#### TRABAJO REQUERIDO:
Duplica sin cambios el fragmento del texto sobre la Isla de Mouro que va desde "Un enclave histórico" hasta "les dejaban incomunicados.".

La Isla de Mouro, frente a la Península de la Magdalena, parece la guardiana de la Bahía de Santander. Este pequeño peñón de apenas 1,7 hectáreas custodia un patrimonio industrial y biológico de valor incalculable para Cantabria.

Los secretos de este enclave cántabro combina leyendas marítimas, hitos arquitectónicos del siglo XIX y un ecosistema submarino único en el litoral cantábrico.

Un enclave histórico en el Cantábrico: la Isla de Mouro y su faro

Este faro posee un interés histórico y arquitectónico excepcional. Su construcción respondió a la urgente necesidad de reducir los naufragios en una zona especialmente peligrosa para la navegación.

El encendido oficial del Faro de Mouro ocurrió el 15 de febrero de 1860, tras integrarse en el «Plan General de Alumbrado Marítimo de las Costas y Puertos de España e Islas Adyacentes» de 1847.

Su diseño presenta una torre cónica blanca de piedra sobre una vivienda de una planta, una tipología que recuerda a los clásicos faros de roca británica. Originalmente, dos fareros vivían allí aislados, enfrentándose a temporales violentos que a menudo les dejaban incomunicados.

La historia recoge episodios trágicos, como la muerte de un operario en 1865 tras ser arrastrado por una ola. El nombre de la isla también encierra curiosidades cartográficas. Antiguamente, los mapas la registraban como «Mogro» o «peña Mogru».

Sin embargo, el cartógrafo Vicente Tofiño de San Miguel cometió un error de transcripción en 1788 al elaborar el primer Atlas Hidrográfico de España, rebautizándola permanentemente como isla de Mouro.

En el plano militar, los ingleses capturaron este enclave en 1812 durante la Guerra de la Independencia, usando su posición estratégica para abatir las defensas francesas en la Magdalena.

Por qué la Isla de Mouro es un santuario biológico excepcional

La declaración de la Isla de Mouro como reserva natural en 1986 reconoce su valor como santuario ecológico. A pesar de su reducido tamaño, la isla alberga especies vegetales muy raras en Cantabria, como la lavatera arbórea y el hinojo marino.

No obstante, la planta invasora conocida como «uña de gato» amenaza actualmente este equilibrio botánico. La avifauna se encuentra aquí un refugio crítico. El paíño común y la gaviota argéntea utilizan la isla como lugar de cría.

Las aguas que la rodean, caracterizadas por su transparencia, esconden una riqueza submarina asombrosa con más de 40 especies de peces identificados. Bogavantes, pulpos y centollos conviven en este paisaje sumergido, lo que convierte a esta zona en un destino predilecto para los amantes del buceo.

El Faro de Mouro: arquitectura industrial y vigilancia marítima en Santander

Según informa la Red de Patrimonio Industrial de Cantabria, la infraestructura técnica del faro ha evolucionado significativamente desde su origen.

La Autoridad Portuaria de Santander, organismo responsable de su gestión actual, mantiene operativa esta instalación que alcanza las 11 millas náuticas de rango lumínico. El sistema original incluía un mecanismo de giro diseñado por H. Lepaute, colaborador de Gustave Eiffel.

Tras su automatización en 1921, el faro experimentó varios cambios tecnológicos. En 1989, la Demarcación de Costas instaló energía fotovoltaica, aunque inicialmente degradó su categoría a baliza. Fue el 26 de abril de 2004 cuando recuperó su estética original gracias a la instalación de una nueva linterna.

Actualmente, el desembarco en esta isla de Cantabria está prohibido para proteger la reserva natural. No obstante, el público puede disfrutar de este icono cántabro mediante excursiones en barco o actividades de snorkel autorizadas que permiten apreciar de cerca la majestuosidad de su entorno salvaje.

#### FILAS LISTADAS:
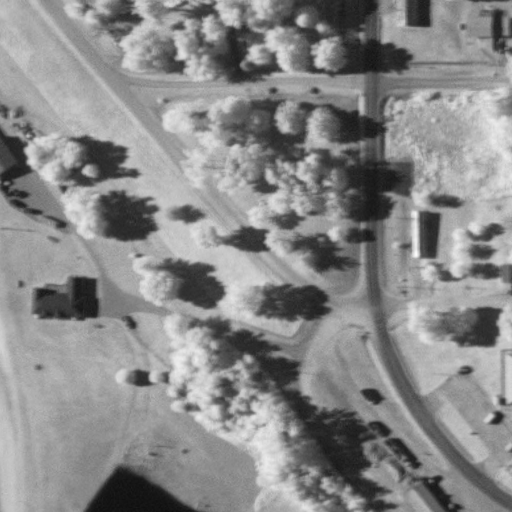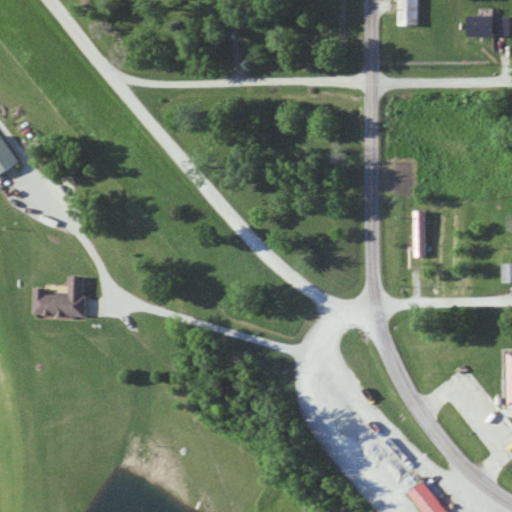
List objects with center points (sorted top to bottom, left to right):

---

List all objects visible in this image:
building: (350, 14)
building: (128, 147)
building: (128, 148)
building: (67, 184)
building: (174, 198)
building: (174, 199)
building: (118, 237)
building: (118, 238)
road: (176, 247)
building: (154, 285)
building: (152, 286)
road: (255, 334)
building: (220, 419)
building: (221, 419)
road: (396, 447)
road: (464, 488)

* * *

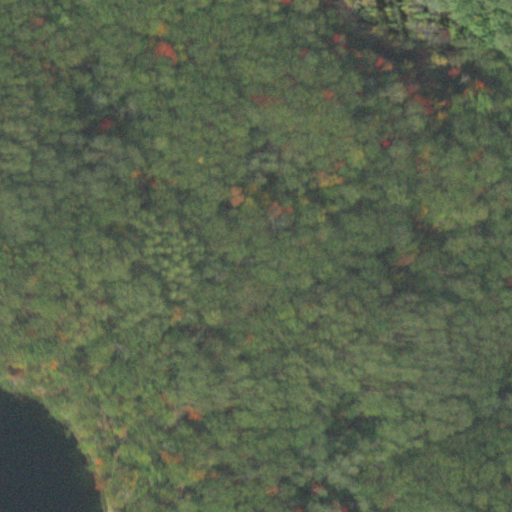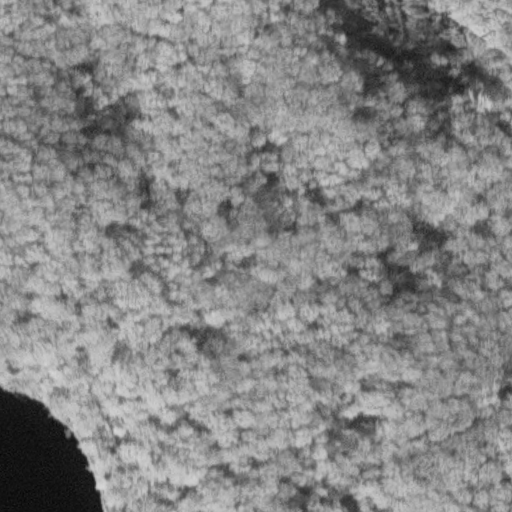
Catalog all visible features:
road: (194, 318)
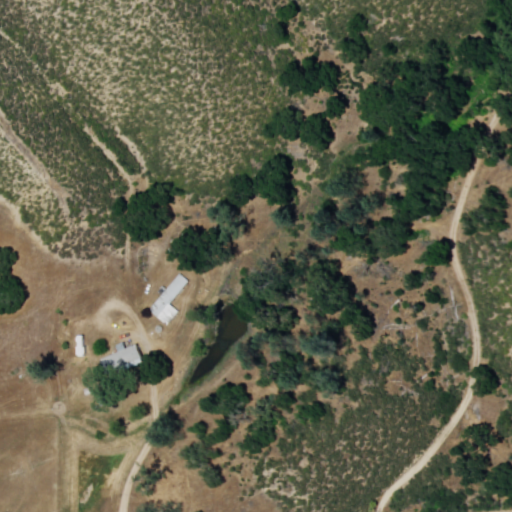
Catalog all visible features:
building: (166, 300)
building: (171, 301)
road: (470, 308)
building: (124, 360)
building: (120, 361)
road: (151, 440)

#### PROBLEMA RESUELTO:
Un enclave histórico en el Cantábrico: la Isla de Mouro y su faro

Este faro posee un interés histórico y arquitectónico excepcional. Su construcción respondió a la urgente necesidad de reducir los naufragios en una zona especialmente peligrosa para la navegación.

El encendido oficial del Faro de Mouro ocurrió el 15 de febrero de 1860, tras integrarse en el «Plan General de Alumbrado Marítimo de las Costas y Puertos de España e Islas Adyacentes» de 1847.

Su diseño presenta una torre cónica blanca de piedra sobre una vivienda de una planta, una tipología que recuerda a los clásicos faros de roca británica. Originalmente, dos fareros vivían allí aislados, enfrentándose a temporales violentos que a menudo les dejaban incomunicados.